The next phase of the slaughter commenced immediately. At King Harold’s command, the Saxon housecarls cut swathes into the Norwegian redoubt. The defenders were soon isolated in small groups and cut to pieces. Many drowned in the nearby Derwent as they tried to flee to their ships. Tostig was killed, as were the leaders of Hardrada’s Norse allies from the Orkneys, Ireland and Iceland.

At the end, an eerie calm descended on the battlefield, but within minutes yet another murderous episode beckoned. Messengers had reached Prince Olaf at midday, telling of the fighting at Stamford Bridge. Eystein Orri, Hardrada’s senior son-in-law, and Prince Olaf’s men immediately collected their weapons and armour and set off for the battlefield. It took them over four hours to reach Stamford Bridge. Although it was early evening, the day was still warm as the Norwegian force, numbering more than 8,000 men, roaring for vengeance, sprinted towards the right flank of the exhausted Saxons in a ferocious charge that became known in Norse folklore as the ‘Storm of Orri’.

Harold had to think quickly. He estimated that he had lost well over 1,000 men and now faced a superior force that outnumbered his surviving army by four to one.

He called to Hereward. ‘Take the remains of the Eagle Cohort back over the river and get them mounted. You must get them back across upstream and attack from the rear.
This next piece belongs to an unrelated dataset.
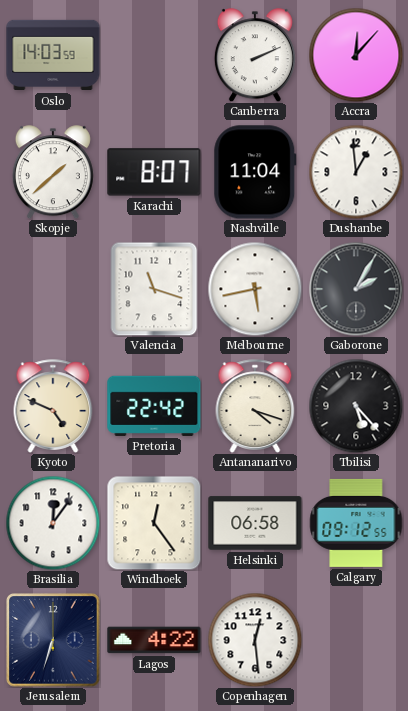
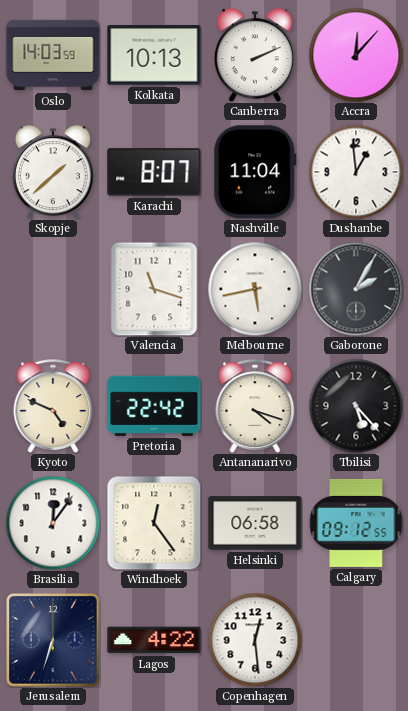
Kolkata: none -> 10:13
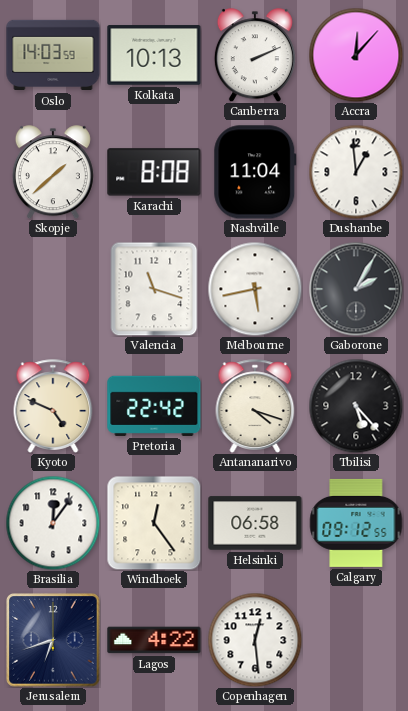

I will hold our ground here with my two Wessex cohorts.’

As Hereward led his men away to the sound of the retreat horn, the front ranks of Orri’s Norwegians were already cascading into a Saxon shield wall, hurriedly prepared by Harold’s captains. The wall swayed and buckled and in places was breached, requiring Harold and his hearthtroop to act as reinforcements. The King became anxious as he looked at the Norwegian massed ranks in front of him, three times deeper than his own.
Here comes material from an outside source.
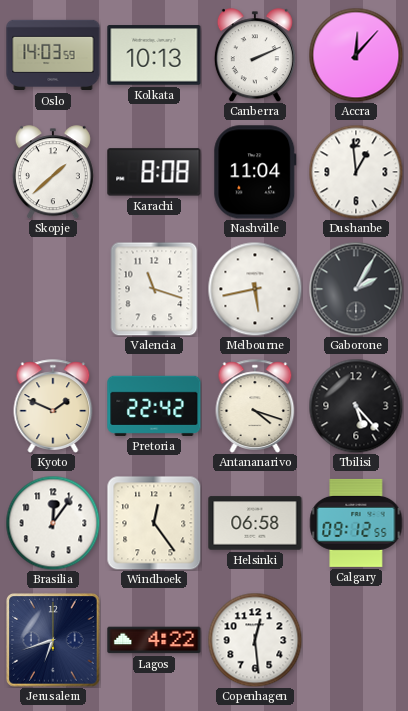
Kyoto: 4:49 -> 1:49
It was only a matter of time before they would be overwhelmed. He looked across the Derwent to the south-east, just as the setting sun touched the horizon, but there was no sign of Hereward and his cavalry. Within minutes, his wall would break under weight of numbers and his cause would be lost. Then he heard the rumble of horses on the move.

Hereward had drawn up the Eagle Cohort in squadrons of ten abreast, five ranks deep, fifty men in all. Harold counted four squadrons in line of attack, supported by four waves. He quickly calculated: eight hundred men in support; enough, he thought.